Alfajores - noun. Argentinian dulce de leche filled sandwich cookie; or simplest and most delicious cookies there ever was.
Pretty sure that's what the dictionary would say, though I have never actually looked it up. This cookie has been going on my Christmas cookie platter for years! And every year my friends and family check to make sure I am still planning on including them. Never gone a year without them, thanks Martha Stewart 🙂
The cookie is the simplest and butteriest shortbread round, that you whip together in a food processor. They are filled with dulce de leche, that YOU CAN FIND IN ANY STORE! I mean, it doesn't get much simpler than this. You could make your own dulce de leche, but, for real, we are like three days out from Christmas, so let's be real...you're buying the dulce de leche. No one's got time now for homemaking that sh-t.
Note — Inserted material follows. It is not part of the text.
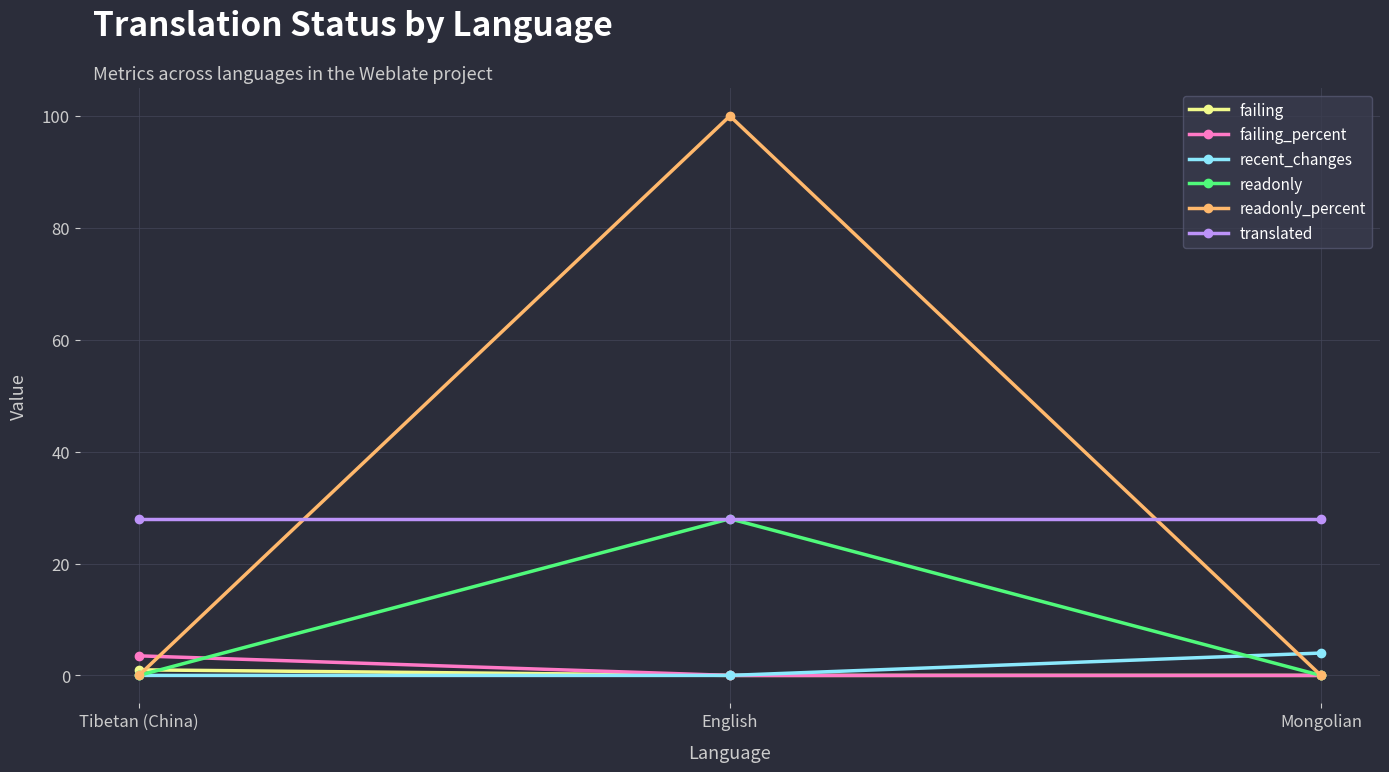

Does the chart display data point markers on the line(s)?

Yes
Tenth day of holiday baking...almost there!
Alfajores
Ingredients
- 4 cups all-purpose flour plus more for work surface
- ¼ cup plus 2 tablespoons confectioners' sugar
- Three sticks of chilled unsalted butter cut into pieces (use the best butter you can find - this is a cookie that is literally all about the butter, so splurge and get the European butter, it makes a difference and you won't be sorry)
- ½ cup water
- Turbinado sugar for sprinkling
- one can of dulce de leche you can find this in the Mexican food section of the grocery store or the baking section near the sweetened condensed milk
Instructions
- Line a baking sheet with parchment or foil.
- In a food processor, pulse together flour and confectioners sugar. Add the butter and pulse until the mixture resembles coarse meal, about 20 seconds. With machine running, pour in the water in a slow steam and process just until the dough comes together, about 20 seconds. Form the dough into 2 flattened disks and wrap well in plastic. Refrigerate 1 hour.
- Preheat oven to 350 degrees. Flour your counter or work service and roll out one of the disks of dough to a about ¼-inch thickness. Using a 1 ¾-inch round cookie cutter, cut out rounds from dough and transfer to prepared baking sheet. Do the exact same thing with the other disk of dough. Gather up the scraps from both batches, and reroll and cut. Sprinkle half the rounds with sanding sugar - these will be the top of the cookie sandwich. Bake until golden brown, about 15 minutes, rotating sheets halfway through. Transfer to a wire rack to cool completely.
- Right before serving, spread 1 or 2 teaspoons of the dulce de leche on bottom of unsugared cookies. Place sugared cookies on top to make sandwiches. Unfilled cookies can be stored in an airtight container at room temperature up to 3 days. Remaining dulce de leche can be stored, covered, in the refrigerator as well.